*Work instructions*. Set down exactly the lines in the records below that run from the line with "Chesterfield en Angleterre" to the line with "Implantation en France", inclusive, and nothing more.

(Records drawn from a dataset)
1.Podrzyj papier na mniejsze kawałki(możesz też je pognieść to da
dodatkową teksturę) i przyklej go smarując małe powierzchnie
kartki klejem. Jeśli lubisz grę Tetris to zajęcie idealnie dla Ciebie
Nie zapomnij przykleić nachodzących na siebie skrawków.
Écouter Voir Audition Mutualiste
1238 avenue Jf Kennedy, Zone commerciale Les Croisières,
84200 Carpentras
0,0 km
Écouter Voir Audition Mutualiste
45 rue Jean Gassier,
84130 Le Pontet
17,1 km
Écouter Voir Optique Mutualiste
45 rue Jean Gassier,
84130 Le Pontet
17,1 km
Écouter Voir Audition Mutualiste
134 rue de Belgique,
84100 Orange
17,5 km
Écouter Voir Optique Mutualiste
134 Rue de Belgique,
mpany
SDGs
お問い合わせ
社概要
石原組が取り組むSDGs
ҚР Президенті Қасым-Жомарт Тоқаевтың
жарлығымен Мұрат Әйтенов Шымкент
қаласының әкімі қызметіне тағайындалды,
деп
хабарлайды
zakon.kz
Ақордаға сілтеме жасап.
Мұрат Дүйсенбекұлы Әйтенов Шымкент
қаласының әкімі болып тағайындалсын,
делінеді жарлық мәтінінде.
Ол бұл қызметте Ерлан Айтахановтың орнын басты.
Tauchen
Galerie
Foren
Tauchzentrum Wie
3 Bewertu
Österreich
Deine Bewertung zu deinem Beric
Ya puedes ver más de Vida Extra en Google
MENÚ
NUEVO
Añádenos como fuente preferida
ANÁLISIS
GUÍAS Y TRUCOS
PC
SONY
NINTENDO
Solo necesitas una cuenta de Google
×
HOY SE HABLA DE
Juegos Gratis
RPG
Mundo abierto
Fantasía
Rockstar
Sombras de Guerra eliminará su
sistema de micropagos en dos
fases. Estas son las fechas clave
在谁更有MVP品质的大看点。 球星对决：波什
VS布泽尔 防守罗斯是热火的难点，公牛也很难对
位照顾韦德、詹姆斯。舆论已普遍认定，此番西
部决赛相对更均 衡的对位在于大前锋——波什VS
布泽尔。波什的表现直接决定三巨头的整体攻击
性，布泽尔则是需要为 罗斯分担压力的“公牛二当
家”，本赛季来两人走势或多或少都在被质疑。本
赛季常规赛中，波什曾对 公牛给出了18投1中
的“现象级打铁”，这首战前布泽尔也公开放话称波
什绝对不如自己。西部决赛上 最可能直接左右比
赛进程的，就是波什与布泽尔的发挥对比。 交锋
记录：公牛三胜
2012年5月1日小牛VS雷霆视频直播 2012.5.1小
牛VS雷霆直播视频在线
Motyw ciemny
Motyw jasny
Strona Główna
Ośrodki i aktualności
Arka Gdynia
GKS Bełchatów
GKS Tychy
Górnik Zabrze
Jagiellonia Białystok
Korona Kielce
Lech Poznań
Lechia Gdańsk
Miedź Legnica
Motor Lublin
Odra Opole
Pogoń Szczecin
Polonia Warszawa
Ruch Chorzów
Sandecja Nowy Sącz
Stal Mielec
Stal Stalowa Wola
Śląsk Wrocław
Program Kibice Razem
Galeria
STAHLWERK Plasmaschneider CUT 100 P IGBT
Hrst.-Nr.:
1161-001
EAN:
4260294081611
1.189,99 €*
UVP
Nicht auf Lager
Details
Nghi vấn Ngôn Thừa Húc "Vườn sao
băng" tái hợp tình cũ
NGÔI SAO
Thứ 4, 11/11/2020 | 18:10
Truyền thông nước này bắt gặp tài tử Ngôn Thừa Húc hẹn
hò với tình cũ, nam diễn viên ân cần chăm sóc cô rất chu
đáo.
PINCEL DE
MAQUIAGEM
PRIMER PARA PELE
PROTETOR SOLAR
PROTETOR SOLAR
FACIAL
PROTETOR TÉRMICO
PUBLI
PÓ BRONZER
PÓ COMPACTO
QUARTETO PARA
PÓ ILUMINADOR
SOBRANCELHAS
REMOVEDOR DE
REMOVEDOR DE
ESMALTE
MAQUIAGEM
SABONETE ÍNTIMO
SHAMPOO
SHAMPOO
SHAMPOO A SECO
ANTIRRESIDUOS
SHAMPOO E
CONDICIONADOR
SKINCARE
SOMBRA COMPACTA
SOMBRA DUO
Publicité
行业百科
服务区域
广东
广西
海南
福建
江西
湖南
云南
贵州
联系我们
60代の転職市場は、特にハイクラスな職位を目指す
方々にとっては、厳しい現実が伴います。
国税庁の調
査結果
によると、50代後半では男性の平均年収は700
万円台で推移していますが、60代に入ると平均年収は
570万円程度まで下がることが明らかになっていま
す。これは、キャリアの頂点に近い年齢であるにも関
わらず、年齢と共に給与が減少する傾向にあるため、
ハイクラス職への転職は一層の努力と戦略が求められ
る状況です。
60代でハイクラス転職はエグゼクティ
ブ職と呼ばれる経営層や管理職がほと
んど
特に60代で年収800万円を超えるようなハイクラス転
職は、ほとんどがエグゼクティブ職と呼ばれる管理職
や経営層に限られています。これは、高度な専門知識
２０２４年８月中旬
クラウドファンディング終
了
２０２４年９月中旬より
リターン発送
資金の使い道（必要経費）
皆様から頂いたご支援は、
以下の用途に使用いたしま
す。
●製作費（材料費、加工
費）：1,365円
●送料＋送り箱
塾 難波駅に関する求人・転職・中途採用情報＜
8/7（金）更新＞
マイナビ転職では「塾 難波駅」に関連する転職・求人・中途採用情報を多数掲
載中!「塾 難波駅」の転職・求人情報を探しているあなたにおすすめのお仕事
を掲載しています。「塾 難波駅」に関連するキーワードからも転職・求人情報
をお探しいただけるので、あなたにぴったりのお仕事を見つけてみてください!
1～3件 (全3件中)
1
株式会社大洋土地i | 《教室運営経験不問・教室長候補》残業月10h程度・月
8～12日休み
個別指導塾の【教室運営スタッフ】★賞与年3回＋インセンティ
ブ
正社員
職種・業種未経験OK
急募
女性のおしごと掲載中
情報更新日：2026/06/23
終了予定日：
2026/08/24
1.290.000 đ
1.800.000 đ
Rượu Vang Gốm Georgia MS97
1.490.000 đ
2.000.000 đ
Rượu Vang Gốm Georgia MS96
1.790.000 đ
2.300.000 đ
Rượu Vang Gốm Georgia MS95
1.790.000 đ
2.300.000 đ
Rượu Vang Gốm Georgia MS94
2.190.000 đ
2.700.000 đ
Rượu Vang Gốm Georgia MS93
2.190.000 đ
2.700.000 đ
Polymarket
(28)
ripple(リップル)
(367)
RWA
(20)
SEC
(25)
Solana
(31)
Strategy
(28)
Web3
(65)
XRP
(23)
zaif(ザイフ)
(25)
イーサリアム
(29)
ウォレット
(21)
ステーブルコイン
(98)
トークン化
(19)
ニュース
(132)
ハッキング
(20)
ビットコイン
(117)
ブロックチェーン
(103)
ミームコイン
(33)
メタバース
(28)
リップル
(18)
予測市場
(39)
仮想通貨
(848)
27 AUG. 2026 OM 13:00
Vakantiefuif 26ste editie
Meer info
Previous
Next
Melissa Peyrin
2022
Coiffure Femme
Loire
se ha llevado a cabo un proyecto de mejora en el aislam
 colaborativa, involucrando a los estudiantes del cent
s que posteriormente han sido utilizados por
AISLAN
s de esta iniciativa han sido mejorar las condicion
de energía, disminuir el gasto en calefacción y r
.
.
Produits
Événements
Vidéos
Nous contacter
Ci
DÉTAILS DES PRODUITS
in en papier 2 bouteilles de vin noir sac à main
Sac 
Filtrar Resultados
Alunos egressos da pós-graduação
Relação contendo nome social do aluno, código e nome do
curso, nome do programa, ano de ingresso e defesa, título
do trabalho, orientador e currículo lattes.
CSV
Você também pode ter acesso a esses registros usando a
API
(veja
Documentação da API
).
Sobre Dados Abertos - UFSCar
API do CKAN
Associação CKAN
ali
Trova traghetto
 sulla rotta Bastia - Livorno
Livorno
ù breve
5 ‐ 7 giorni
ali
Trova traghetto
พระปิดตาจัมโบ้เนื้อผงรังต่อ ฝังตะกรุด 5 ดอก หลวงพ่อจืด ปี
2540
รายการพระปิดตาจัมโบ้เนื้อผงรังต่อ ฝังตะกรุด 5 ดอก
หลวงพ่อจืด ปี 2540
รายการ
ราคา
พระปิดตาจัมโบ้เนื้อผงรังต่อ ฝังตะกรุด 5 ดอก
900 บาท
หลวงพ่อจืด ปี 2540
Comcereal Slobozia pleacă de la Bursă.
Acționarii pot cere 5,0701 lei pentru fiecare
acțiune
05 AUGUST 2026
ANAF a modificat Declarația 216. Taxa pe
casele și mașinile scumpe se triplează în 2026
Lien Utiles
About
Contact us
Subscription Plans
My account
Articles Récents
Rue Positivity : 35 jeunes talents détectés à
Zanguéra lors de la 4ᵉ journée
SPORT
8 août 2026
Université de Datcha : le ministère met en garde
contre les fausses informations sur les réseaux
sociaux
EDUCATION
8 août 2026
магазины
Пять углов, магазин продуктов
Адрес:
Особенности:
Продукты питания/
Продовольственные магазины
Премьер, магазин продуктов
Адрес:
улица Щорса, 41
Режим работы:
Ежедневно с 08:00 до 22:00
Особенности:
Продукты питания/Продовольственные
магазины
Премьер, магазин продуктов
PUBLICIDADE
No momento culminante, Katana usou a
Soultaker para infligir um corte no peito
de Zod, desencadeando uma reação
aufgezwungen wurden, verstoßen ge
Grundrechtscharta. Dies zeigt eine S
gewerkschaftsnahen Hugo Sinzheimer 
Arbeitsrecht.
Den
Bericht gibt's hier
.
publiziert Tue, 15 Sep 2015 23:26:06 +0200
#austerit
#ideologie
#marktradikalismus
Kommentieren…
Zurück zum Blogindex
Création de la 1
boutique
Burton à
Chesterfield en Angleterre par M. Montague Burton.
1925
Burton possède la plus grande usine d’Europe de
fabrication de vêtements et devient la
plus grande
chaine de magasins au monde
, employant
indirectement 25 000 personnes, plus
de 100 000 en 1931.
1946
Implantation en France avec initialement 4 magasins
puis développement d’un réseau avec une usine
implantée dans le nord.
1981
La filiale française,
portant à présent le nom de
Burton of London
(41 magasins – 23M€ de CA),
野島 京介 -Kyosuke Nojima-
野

*Exercise solution*.
Chesterfield en Angleterre par M. Montague Burton.
1925
Burton possède la plus grande usine d’Europe de
fabrication de vêtements et devient la
plus grande
chaine de magasins au monde
, employant
indirectement 25 000 personnes, plus
de 100 000 en 1931.
1946
Implantation en France avec initialement 4 magasins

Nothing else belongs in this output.